YOUR TASK:
Begin at the top of the entries below and write out every line through the one containing "nor (d6, d1, d3);", excluding pictures.

Machine-readable electronics designs:
= Beginning of Section =
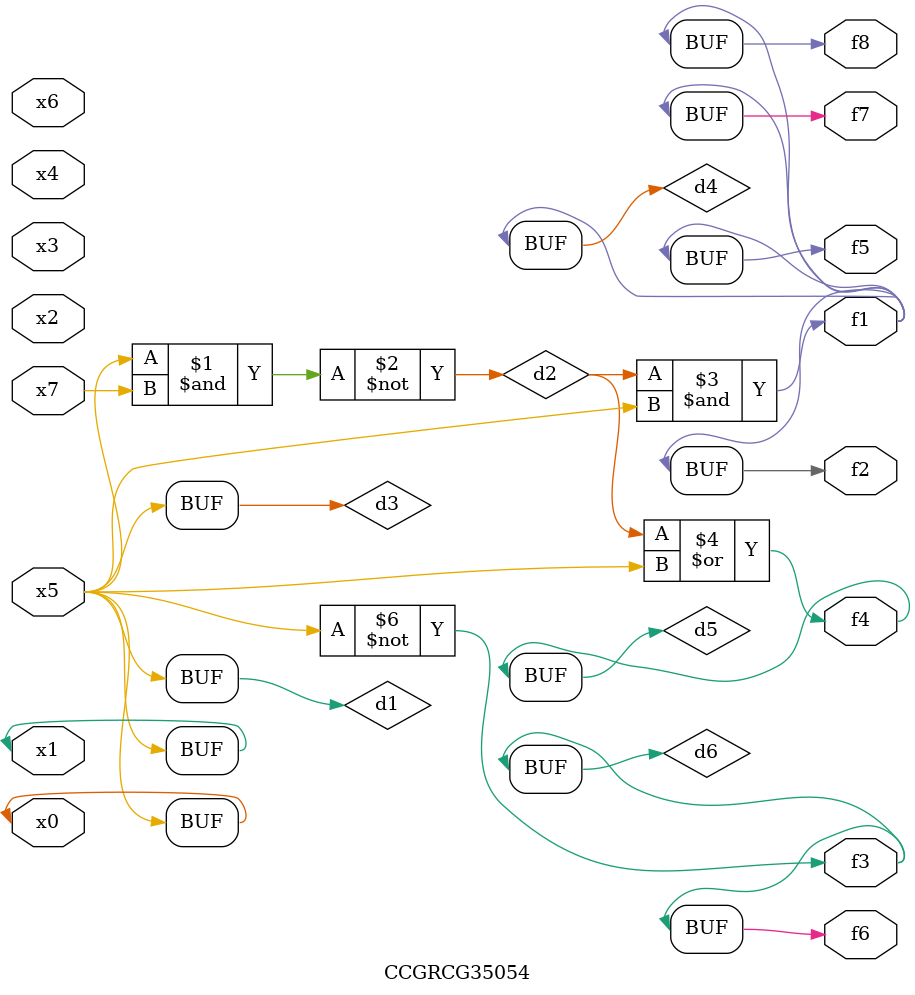
<source format=v>
module CCGRCG35054(
	input x0, x1, x2, x3, x4, x5, x6, x7,
	output f1, f2, f3, f4, f5, f6, f7, f8
);

	wire d1, d2, d3, d4, d5, d6;

	buf (d1, x0, x5);
	nand (d2, x5, x7);
	buf (d3, x0, x1);
	and (d4, d2, d3);
	or (d5, d2, d3);
	nor (d6, d1, d3);
	assign f1 = d4;
	assign f2 = d4;
	assign f3 = d6;
	assign f4 = d5;
	assign f5 = d4;
	assign f6 = d6;
	assign f7 = d4;
	assign f8 = d4;
endmodule

</source>
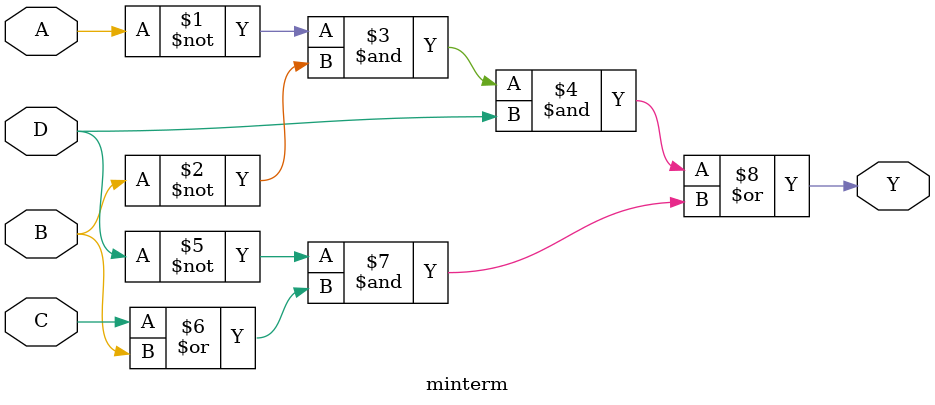
<source format=v>
module minterm (
    input A, B, C, D,
    output Y
);

assign Y = (~A & ~B & D) | (~D & (C | B)); // Enter your equation here

endmodule

</source>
= End of Section =
OUTPUT FOR THIS EXERCISE:
<source format=v>
module CCGRCG35054(
	input x0, x1, x2, x3, x4, x5, x6, x7,
	output f1, f2, f3, f4, f5, f6, f7, f8
);

	wire d1, d2, d3, d4, d5, d6;

	buf (d1, x0, x5);
	nand (d2, x5, x7);
	buf (d3, x0, x1);
	and (d4, d2, d3);
	or (d5, d2, d3);
	nor (d6, d1, d3);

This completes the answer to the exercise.